While unusual, it's certainly not the first time a player has left a club only to return later while still in the prime of his career. Teddy Sheringham spent seven years at Tottenham either side of a four-year stint at Manchetser United. And Ian Rush left Liverpool for Juventus in 1987, only to return - like Defoe - a year later. (Rush is famously alleged to have described his problems settling in to life in Turin as "It's like living in a foreign country." Classic.)

But it is surely the first time in top-level football that a manager has brought a player from Club A to Club B, only to subsequently engineer the reverse move himself.

They say in football that you should never go back. And yet the Defoe deal seems to be a win-win for both parties. Cash-strapped Portsmouth receive a much-needed financial boost; Tottenham fill a significant need (remembering that they have also sold Dimitar Berbatov and Robbie Keane in the last six months).

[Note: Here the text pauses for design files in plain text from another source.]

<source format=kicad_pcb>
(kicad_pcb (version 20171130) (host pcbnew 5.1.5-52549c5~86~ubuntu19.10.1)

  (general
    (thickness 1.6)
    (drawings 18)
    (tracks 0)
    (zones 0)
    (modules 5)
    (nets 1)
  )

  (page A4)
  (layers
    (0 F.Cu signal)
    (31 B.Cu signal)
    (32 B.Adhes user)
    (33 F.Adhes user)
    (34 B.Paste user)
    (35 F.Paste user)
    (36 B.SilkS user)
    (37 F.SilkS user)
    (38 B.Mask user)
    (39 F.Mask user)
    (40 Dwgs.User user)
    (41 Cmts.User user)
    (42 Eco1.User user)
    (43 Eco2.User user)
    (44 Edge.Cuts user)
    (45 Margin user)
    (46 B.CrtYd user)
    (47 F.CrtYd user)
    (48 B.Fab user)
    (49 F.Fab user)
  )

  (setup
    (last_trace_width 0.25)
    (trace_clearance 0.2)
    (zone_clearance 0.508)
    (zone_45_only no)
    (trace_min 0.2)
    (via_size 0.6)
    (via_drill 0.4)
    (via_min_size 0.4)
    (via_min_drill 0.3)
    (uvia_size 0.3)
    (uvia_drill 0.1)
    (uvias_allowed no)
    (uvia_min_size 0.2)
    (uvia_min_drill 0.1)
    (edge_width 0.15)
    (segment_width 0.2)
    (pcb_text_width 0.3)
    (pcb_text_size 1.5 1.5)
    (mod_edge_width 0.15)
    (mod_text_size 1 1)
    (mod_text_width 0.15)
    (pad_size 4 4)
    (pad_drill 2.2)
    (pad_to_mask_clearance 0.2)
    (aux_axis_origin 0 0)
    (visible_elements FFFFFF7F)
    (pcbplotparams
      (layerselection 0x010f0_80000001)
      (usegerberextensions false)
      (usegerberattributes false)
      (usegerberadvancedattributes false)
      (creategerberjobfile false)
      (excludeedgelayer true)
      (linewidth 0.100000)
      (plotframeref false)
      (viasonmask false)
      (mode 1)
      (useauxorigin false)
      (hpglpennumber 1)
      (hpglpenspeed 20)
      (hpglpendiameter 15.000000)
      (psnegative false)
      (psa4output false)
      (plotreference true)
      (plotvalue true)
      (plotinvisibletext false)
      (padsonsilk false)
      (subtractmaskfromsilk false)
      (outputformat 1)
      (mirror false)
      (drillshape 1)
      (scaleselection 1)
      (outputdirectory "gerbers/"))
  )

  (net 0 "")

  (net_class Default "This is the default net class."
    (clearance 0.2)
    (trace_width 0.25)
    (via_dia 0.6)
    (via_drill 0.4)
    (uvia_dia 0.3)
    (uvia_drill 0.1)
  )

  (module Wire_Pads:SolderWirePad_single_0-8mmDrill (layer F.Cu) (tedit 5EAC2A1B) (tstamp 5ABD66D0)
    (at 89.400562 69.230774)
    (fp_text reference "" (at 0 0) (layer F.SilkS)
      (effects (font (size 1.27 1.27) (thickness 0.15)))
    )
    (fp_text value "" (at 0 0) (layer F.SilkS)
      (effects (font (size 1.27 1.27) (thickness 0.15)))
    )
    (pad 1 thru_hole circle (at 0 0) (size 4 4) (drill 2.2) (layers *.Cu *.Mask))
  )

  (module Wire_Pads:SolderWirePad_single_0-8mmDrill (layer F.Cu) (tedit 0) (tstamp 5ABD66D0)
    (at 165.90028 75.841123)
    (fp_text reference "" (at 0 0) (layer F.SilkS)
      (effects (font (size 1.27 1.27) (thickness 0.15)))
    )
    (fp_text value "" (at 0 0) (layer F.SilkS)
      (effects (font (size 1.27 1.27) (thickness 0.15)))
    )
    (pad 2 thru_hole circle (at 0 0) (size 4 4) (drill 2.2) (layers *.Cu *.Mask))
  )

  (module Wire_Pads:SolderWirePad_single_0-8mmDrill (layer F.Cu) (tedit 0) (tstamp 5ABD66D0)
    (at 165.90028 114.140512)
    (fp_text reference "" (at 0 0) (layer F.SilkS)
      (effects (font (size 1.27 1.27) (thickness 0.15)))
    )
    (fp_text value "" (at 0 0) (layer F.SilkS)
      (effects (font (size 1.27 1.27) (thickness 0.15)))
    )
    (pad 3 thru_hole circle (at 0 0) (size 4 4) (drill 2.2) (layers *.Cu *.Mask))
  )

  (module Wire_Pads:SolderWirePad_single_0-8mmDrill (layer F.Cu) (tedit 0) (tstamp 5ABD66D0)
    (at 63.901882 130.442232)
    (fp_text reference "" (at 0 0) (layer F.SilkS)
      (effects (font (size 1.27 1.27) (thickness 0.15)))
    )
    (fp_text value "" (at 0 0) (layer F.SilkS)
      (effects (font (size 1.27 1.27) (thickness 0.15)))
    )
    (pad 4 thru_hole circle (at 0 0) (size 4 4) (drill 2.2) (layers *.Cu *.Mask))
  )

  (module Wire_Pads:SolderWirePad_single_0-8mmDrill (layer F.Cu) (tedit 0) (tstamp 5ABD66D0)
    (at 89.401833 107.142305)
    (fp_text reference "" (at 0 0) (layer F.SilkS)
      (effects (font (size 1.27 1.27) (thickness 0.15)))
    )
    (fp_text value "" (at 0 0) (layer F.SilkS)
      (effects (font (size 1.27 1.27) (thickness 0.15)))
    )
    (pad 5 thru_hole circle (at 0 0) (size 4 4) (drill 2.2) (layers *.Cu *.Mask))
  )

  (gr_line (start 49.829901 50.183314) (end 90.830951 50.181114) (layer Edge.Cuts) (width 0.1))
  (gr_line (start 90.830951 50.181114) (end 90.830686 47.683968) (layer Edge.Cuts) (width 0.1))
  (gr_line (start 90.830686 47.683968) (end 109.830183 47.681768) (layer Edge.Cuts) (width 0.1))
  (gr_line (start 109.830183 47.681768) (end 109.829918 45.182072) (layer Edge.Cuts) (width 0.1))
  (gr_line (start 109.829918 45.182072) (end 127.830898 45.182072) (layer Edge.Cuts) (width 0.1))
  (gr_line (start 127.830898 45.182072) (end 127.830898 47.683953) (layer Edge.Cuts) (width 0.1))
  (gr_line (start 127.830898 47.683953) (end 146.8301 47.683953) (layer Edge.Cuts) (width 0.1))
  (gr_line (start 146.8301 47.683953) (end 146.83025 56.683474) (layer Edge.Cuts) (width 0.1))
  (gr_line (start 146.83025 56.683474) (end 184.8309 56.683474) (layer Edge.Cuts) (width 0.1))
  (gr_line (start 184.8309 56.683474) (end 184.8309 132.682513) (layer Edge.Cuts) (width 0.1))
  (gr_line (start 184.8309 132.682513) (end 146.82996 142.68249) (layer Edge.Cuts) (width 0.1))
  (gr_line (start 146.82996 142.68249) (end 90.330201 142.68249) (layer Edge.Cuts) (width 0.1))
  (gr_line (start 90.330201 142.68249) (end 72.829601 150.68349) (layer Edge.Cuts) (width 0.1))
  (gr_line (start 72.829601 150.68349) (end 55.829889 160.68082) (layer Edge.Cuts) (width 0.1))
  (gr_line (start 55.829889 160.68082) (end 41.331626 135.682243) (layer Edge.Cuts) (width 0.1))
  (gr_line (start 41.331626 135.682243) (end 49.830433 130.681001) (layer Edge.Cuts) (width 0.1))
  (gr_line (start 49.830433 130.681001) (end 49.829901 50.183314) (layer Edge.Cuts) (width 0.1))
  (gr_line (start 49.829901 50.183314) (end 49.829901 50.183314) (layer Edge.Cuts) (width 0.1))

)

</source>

As an aside, it is puzzling how Defoe's valuation has changed so dramatically in the space of just a year; a reflection of the frequently irrational science which is football economics. After all, it is hardly as if the 26-year old was an unknown quantity before his initial move from Tottenham. And while I am sure Spurs fans are delighted to have Defoe back, they must surely be scratching their heads over whether they have just overpaid for him, whether they undersold him in the first place, or a combination of the two. Looking in from the outside, £9m last year was clearly ludicrously low for a striker - and semi-regular England international - with a strong goalscoring history. Conversely, £15m today seems like a fair fee, particularly when you consider that it was less than 18 months ago that Spurs paid £16.5m for fellow striker Darren Bent who, while two years younger, has just 4 England caps (and no goals), compared with Defoe's 32 caps (and 6 goals).

Still, I suppose it's no stranger than Chelsea granting Wayne Bridge a contract worth £88,000 a week (allegedly) when he was already only the second-choice left back at Stamford Bridge. At least he'll get to run around a bit more often now he has joined Manchester City. Mind you, now that he is now reportedly earning £100,000 a week ... nice work if you can get it, eh?